Cette année, Suzi LeVine veut mettre l’accent sur ce qu’elle considère comme «l’une des principales valeurs partagées par la Suisse et les Etats-Unis: la diversité». Et de s’interroger: «Que peut-on faire pour favoriser la diversité au niveau des orientations sexuelles, de la religion ou du genre?» Certaines études montrent que l’hétérogénéité a un impact positif sur l’innovation et la productivité, précise-t-elle. «Plus on a de la diversité, que ce soit sur le plan professionnel, académique ou autre, et plus on devient créatif», souligne-t-elle.

Un rôle de pont

Suzi LeVine se voit comme un pont entre la Suisse et les Etats-Unis, «dont le rôle est d’aider ces deux cultures et leurs membres à se comprendre». C’est l’objectif poursuivi par un programme culturel lancé par l’ambassade américaine en février.
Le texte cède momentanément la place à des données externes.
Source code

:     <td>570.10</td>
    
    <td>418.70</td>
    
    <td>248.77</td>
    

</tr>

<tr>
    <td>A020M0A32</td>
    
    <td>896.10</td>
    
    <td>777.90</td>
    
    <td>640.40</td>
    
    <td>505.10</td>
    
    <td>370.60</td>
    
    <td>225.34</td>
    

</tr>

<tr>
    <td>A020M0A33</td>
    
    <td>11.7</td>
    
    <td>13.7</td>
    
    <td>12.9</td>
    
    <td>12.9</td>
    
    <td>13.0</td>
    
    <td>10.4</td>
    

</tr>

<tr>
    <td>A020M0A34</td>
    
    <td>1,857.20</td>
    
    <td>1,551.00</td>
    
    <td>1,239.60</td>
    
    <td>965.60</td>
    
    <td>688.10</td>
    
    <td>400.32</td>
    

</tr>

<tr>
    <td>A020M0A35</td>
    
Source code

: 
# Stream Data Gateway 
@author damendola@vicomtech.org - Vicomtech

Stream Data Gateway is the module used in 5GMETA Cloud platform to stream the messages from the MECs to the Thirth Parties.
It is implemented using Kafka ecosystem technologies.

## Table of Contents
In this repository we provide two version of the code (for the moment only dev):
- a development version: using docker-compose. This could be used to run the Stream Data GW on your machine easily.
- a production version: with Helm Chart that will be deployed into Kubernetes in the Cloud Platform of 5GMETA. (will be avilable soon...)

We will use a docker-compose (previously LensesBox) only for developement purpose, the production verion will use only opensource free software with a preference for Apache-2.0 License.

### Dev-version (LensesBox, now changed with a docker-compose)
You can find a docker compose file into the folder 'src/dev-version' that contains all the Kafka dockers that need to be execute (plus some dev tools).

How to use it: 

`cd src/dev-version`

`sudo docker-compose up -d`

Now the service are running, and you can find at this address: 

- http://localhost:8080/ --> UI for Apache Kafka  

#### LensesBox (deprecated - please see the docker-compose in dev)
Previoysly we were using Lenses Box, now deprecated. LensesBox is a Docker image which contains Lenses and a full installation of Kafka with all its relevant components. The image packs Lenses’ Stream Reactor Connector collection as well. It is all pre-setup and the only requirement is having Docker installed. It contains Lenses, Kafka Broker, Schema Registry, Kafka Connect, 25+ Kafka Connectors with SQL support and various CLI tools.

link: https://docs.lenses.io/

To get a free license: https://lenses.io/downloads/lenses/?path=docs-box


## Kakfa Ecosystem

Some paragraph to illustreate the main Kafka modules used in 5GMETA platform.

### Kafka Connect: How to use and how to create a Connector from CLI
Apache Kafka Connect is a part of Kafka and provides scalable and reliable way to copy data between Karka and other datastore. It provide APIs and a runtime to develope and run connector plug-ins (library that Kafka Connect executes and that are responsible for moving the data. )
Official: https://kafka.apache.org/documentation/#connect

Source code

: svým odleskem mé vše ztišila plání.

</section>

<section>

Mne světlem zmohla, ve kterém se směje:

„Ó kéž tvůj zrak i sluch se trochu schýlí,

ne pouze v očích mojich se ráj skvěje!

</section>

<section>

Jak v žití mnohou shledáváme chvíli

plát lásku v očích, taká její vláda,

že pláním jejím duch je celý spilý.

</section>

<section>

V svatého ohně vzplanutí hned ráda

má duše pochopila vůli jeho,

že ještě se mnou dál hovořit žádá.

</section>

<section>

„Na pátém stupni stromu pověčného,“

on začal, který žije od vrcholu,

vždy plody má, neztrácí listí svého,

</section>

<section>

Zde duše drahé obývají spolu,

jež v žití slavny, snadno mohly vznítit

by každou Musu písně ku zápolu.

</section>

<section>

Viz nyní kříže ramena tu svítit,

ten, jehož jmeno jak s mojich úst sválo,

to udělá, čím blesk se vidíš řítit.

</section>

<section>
Il a pour but de réunir des scientifiques, des experts du monde de la technologie, des spécialistes de l’environnement et des artistes venus d’un peu partout en Suisse. «Ces gens se retrouvent rarement ensemble au même endroit et fréquentent des cercles différents», relève-t-elle.

L’ambassadrice tient également un blogLien externe, dont elle se sert pour bâtir des ponts. Dans un post, elle admet même s’être jeté du sommet de l’un d’entre eux (pour plonger dans l’Aar à Berne). Et pour la fête nationale du le 1er Août, elle a publié sur Facebook une vidéo d’elle-même en train de jouer du cor des Alpes.

Pour se rapprocher des Suisses, elle a également fait l’effort d’apprendre l’allemand, la langue parlée par environ les deux tiers de la population. Elle dit avoir fait de nets progrès. Et, collant en cela parfaitement à l’état d’esprit de la diplomatie américaine, elle a tiré des enseignements de chacune de ses expériences helvétiques.